**DIRECTIVE**
Copy out each line below in which the string "Classic" appears.

(Transcribed page contents)
--- START ---
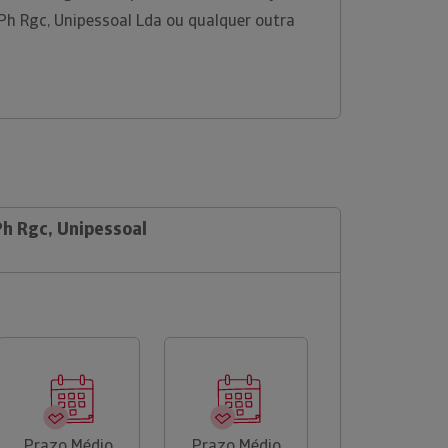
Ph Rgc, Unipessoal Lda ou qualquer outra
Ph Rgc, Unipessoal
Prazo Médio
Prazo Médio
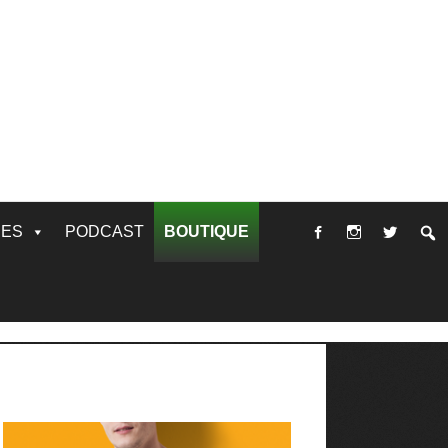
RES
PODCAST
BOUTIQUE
--- END ---
--- START ---
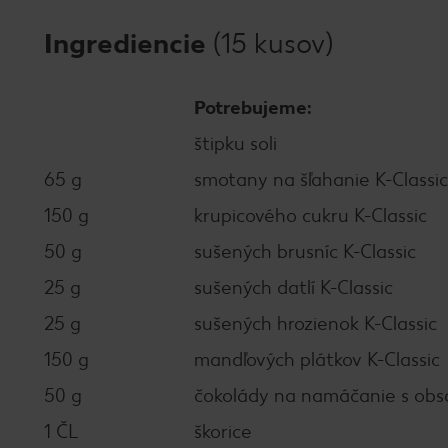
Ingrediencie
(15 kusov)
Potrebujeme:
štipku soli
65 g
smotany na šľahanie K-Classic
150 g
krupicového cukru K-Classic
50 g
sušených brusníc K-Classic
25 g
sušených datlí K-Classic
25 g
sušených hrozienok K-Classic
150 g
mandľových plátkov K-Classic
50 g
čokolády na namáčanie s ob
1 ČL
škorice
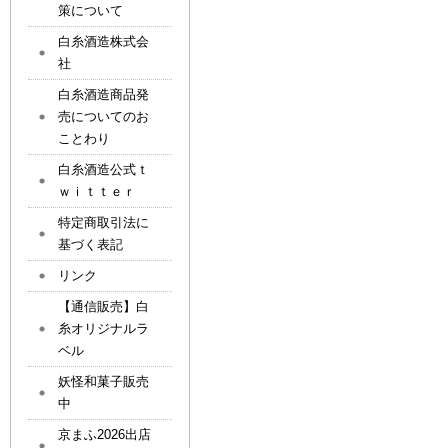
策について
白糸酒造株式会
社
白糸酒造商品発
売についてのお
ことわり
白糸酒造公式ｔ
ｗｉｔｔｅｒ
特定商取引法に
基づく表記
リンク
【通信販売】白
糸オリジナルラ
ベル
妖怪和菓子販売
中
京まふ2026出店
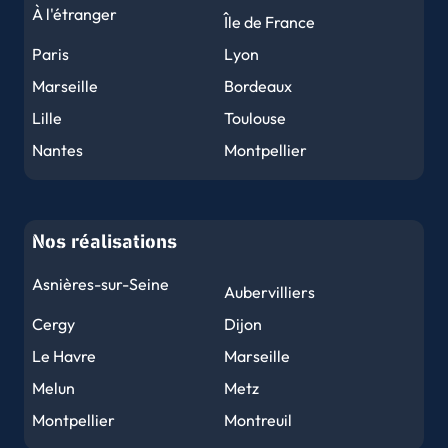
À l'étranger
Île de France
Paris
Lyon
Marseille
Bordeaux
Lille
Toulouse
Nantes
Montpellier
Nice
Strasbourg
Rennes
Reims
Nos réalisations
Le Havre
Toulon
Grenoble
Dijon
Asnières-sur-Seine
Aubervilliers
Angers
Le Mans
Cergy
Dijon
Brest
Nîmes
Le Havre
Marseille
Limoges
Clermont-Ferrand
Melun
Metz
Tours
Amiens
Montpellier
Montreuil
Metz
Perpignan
--- END ---
**SOLUTION TO THE EXERCISE**
smotany na šľahanie K-Classic
krupicového cukru K-Classic
sušených brusníc K-Classic
sušených datlí K-Classic
sušených hrozienok K-Classic
mandľových plátkov K-Classic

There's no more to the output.